Di awal terbentuknya STM mereka di Jalan Air Bersih sekitar tahun 1983, semua anggota baik yang Muslim maupun Kristiani berhimpun dalam satu STM karena wilayah itu masih sepi. Seiring dengan semakin banyaknya anggota, STM pun dipisah karena kegiatan sering berhubungan dengan acara keagamaan, seperti perwiridan (pengajian) atau partangiangan, tetapi warga tetap saling mengunjungi jika ada kemalangan atau acara lain.
Sosiolog Universitas Sumatera Utara, Hadriana Marhaeni Munthe, mengatakan, STM bisa tumbuh subur di Kota Medan karena solidaritas sosial masyarakatnya masih dominan mekanik dibanding organik.
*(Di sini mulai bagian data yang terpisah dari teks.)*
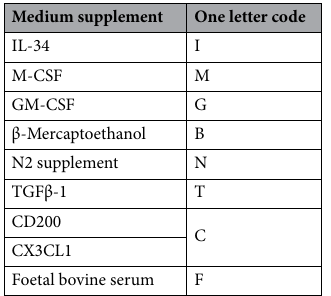
Table 2. The single letter code used for different microglial medium components in this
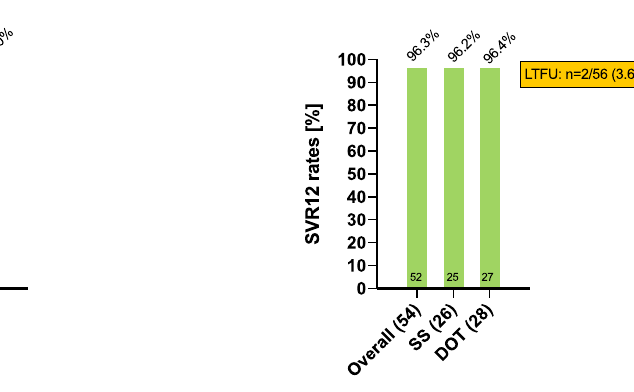
Fig 2. SVR12 rates after treatment with G/P according to mITT. Abbreviations: SVR, sustained virologic response; G/P, glecaprevir/pibrentasvir; mITT, modified intention-to-treat; SS, standard setting; DOT, directly observed therapy; LTFU, lost to follow-up; HCV, hepatitis C virus; GT, genotype. A—All patients (n = 141/145). a including one patient who died 16 weeks after end of therapy for reasons not related to treatment after showing a negative HCV-RNA PCR result three weeks after end of therapy. B—Patients with advanced fibrosis (n = 21/21). Advanced fibrosis was defined as F3-F4: � 9.5 kPa according to transient elastography. C—Patients with HCV GT3 infection (n =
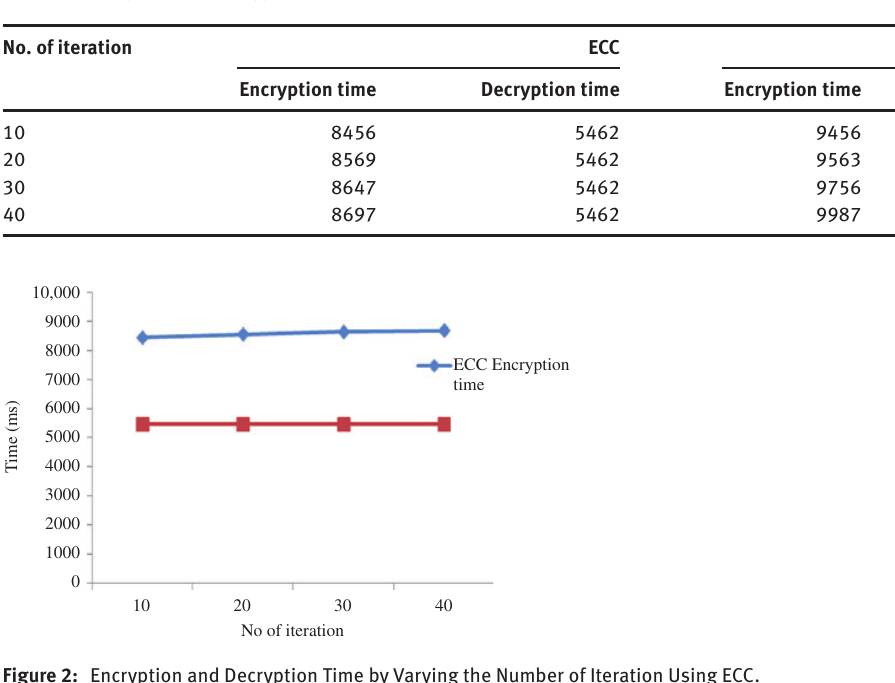
Figure 2: Encryption and Decryption Time by Varying the Number of Iteration Using ECC.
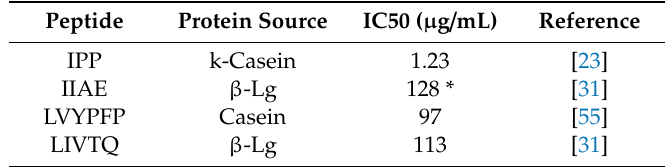
Table 5. IC 50 ( µ g / mL) value of the ACE-inhibitory peptide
Sebagaimana dijelaskan dalam teori Emile Durkheim, solidaritas mekanik dibangun berdasarkan kesadaran kolektif yang masih memiliki kesamaan keyakinan, nilai, dan kepercayaan. Solidaritas ini berbeda dengan solidaritas organik yang muncul dari masyarakat kota yang saling membutuhkan.
”Kota Medan memang sebuah kota metropolitan, tetapi masyarakatnya masih memiliki ikatan sosial yang kuat, khususnya dengan latar belakang kesukuan dan agama. Solidaritas mekanik pun masih lebih dominan di Medan,” kata Marhaeni.
Marheni mengatakan, STM yang hidup di Kota Medan dibangun dari nilai kekeluargaan, empati, dan kepedulian. Karena itu, STM pun tetap hidup sebagai perekat sosial di tengah masyarakat kota.